Les CTA et les fonds de managed futures font partie de plusieurs types d'investissements alternatifs qui ont explosé au milieu de la volatilité de l'année dernière, faisant passer leurs actifs de 348 milliards de dollars au début de 2022 à 362 milliards de dollars, selon l'indicateur BarclayHedge Fund Flows.

Bon nombre de ces stratégies ont enregistré des gains impressionnants. L'indice SG Trend, qui suit les rendements des 10 plus grands fonds de managed futures, a augmenté de 27,35 % l'année dernière, contre une baisse de 19,4 % pour le S&P 500.

Ces types de rendements ne sont toutefois pas typiques, et la performance des CTA a été plus discrète sur des marchés moins volatils. L'indice SG Trend a enregistré un gain annuel moyen de 6,52 % depuis 2000, contre un rendement total de 7,94 % pour le S&P 500.

"Ce n'est pas une panacée, cela ne fonctionne pas tout le temps", a déclaré Maria Vassalou, co-CIO des solutions multi-actifs chez Goldman Sachs Asset Management. "Mais dans des périodes comme celle de l'année dernière ... le suivi des tendances a tendance à bien fonctionner."

Les investisseurs baissiers affirment que les marchés vont probablement rester agités. Le rapport sur l'emploi américain de la semaine dernière a renforcé les attentes quant au niveau auquel la Fed devra augmenter les taux pour refroidir l'économie, un message renforcé par le président de la Fed, Jerome Powell, mardi.

Le S&P 500 est en hausse de 6,73 % depuis le début de l'année et les rendements des bons du Trésor à 10 ans, qui évoluent à l'inverse des prix, sont en baisse de 16 points de base.

"Bien que les tendances exactes puissent changer, un environnement macro volatil persiste probablement cette année", a déclaré Jordan Brooks, principal et co-responsable du groupe Macro Strategies chez AQR, qui supervise environ 100 milliards de dollars. Le fonds Managed Futures Strategy HV de la société a enregistré un rendement de 50 % en 2022.

Les investisseurs se tournent également vers les marchés du crédit privé, où ils espèrent générer des revenus réguliers, éviter la volatilité et se couvrir contre l'inflation en prêtant à des entreprises privées.
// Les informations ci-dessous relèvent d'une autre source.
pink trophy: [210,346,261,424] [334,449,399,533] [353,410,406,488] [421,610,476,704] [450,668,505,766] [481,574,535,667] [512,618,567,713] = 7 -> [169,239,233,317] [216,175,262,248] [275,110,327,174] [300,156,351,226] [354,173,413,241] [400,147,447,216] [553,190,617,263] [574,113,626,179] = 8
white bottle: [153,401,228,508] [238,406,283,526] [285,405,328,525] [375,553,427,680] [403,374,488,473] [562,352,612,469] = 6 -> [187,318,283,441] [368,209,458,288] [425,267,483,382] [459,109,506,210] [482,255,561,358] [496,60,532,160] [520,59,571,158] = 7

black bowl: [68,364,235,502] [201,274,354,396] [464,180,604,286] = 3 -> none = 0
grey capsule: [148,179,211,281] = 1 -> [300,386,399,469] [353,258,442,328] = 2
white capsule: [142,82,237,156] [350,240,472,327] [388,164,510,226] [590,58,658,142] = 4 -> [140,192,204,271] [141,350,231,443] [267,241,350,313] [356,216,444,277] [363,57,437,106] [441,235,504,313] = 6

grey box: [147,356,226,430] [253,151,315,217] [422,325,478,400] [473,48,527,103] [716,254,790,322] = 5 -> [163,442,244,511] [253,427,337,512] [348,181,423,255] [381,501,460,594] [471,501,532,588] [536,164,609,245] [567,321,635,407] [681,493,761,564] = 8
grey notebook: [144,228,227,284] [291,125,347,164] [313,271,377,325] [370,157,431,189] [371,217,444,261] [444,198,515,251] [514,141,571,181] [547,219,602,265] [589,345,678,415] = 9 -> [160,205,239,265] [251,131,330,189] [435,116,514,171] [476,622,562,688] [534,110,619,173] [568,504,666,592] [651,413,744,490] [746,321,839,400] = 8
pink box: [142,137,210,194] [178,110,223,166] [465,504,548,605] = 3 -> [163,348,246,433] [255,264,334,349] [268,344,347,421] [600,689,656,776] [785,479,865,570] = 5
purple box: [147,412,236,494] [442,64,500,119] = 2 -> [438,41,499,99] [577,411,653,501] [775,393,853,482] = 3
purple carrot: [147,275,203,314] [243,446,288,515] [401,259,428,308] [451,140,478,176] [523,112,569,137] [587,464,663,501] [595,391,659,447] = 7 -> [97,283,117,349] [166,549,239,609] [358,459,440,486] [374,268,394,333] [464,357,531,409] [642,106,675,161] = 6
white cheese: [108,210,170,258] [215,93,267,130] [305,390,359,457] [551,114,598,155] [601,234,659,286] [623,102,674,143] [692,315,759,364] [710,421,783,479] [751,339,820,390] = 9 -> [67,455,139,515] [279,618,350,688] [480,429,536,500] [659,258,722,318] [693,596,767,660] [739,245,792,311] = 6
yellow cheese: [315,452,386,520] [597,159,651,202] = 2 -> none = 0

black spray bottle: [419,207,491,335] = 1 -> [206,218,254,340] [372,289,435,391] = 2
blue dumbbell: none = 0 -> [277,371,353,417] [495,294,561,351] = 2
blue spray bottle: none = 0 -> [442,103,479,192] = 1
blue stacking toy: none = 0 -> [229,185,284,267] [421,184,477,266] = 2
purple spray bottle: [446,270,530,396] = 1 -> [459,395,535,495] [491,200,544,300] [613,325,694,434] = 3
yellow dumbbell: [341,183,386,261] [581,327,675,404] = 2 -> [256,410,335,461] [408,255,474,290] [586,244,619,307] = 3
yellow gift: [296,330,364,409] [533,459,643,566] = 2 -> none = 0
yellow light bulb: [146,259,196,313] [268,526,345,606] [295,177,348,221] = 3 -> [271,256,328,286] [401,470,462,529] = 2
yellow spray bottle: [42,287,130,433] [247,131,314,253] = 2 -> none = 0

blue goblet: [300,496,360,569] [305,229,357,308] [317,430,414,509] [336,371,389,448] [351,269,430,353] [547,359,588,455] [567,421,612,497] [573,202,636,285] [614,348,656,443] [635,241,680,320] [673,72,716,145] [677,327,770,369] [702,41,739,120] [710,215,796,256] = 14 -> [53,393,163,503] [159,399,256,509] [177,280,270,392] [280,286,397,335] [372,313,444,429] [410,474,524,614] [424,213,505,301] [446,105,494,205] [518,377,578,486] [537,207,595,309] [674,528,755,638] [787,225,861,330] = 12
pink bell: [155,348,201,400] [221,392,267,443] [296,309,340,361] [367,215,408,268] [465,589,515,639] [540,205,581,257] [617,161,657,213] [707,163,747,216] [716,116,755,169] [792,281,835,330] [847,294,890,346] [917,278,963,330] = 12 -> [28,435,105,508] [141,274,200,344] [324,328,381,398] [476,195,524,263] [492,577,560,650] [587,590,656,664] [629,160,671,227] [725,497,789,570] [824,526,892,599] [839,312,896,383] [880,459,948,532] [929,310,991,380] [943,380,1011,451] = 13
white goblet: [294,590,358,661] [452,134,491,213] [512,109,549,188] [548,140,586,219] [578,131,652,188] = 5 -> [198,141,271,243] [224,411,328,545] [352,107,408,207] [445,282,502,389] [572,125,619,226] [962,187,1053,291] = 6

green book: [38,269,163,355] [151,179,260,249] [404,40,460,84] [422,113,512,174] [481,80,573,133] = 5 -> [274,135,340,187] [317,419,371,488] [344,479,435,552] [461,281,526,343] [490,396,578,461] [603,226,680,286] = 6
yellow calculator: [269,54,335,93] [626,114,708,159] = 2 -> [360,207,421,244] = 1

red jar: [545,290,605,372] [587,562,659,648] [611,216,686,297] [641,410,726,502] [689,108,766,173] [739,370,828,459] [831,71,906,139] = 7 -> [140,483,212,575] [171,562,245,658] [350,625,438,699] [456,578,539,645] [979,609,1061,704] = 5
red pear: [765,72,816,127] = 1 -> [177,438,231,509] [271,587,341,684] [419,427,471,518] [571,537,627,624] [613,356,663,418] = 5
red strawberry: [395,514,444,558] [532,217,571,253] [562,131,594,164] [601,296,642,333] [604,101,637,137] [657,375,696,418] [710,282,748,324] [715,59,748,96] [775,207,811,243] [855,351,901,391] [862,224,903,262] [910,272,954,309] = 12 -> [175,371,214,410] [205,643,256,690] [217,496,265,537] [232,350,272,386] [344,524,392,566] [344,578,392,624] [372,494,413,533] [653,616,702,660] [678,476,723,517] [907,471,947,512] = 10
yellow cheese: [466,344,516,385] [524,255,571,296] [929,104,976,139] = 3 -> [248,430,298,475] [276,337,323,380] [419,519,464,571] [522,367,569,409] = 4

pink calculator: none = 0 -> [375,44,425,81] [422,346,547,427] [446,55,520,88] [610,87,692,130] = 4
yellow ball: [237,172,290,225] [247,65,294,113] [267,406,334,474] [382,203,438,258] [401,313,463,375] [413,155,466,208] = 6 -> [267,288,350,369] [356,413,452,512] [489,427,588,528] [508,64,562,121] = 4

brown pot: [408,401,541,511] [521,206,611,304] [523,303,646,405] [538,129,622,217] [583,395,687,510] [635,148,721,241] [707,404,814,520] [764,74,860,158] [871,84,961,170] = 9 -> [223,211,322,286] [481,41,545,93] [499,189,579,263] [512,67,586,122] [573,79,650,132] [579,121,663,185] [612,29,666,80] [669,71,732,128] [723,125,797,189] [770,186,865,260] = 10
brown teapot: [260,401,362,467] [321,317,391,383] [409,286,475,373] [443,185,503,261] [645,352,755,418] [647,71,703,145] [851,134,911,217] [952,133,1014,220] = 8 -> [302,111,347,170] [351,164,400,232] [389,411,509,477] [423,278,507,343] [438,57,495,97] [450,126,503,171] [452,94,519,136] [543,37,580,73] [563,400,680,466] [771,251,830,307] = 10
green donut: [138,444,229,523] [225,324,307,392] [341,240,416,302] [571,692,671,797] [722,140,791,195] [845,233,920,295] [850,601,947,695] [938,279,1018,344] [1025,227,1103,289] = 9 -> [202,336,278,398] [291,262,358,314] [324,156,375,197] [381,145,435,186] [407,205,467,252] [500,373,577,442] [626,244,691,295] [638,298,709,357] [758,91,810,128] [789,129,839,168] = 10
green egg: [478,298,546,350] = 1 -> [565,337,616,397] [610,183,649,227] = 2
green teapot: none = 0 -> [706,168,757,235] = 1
Les marchés privés ont levé 216,9 milliards de dollars en 2022, ce qui porte les actifs à 1,4 billion de dollars en juin 2022, contre 311 milliards de dollars en 2010, selon le fournisseur de données Preqin.

Candice Bangsund, vice-présidente et gestionnaire de portefeuille pour la répartition mondiale des actifs chez Fiera Capital, un gestionnaire d'actifs basé à Montréal dont les actifs s'élèvent à environ 118 milliards de dollars, a augmenté les allocations aux stratégies de crédit privé, ainsi qu'à l'immobilier et aux infrastructures.

Mme Bangsund s'attend à ce que les investissements rapportent entre 5 % et 8 % par an dans "ce que nous prévoyons être un environnement macroéconomique en récession et potentiellement plus volatile", a-t-elle déclaré.

Une étude réalisée par State Street en 2023 a révélé que 68 % des investisseurs prévoient d'augmenter leur allocation aux marchés privés au cours des deux ou trois prochaines années.

Les investisseurs sur les marchés de crédit privés assument leur part de risque. La société d'investissement alternatif Blackstone a vu une vague de rachats de son fonds d'investissement immobilier non coté de 69 milliards de dollars l'année dernière, en raison d'inquiétudes quant à sa lenteur à ajuster les valorisations dans un contexte de hausse des taux d'intérêt.

Vassalou, de Goldman Sachs, pense que les corrélations entre les classes d'actifs reviendront probablement à la normale en 2023, ce qui facilitera la diversification des investisseurs en actions et en obligations.

D'autres affirment que la volatilité pourrait ne pas se résorber aussi rapidement. Erik Knutzen, responsable des investissements multi-actifs chez Neuberger Berman, pense que l'inflation restera relativement élevée, ce qui pèsera sur les actions et les obligations si la Fed maintient une politique monétaire stricte. Il a constaté une plus grande demande de la part des clients pour des investissements non corrélés au cours des derniers mois.

"Le nouvel environnement pour un certain nombre d'années à venir est susceptible d'avoir une inflation structurelle plus élevée", a-t-il déclaré. "Dans cet environnement, les actions et les obligations seront probablement plus corrélées."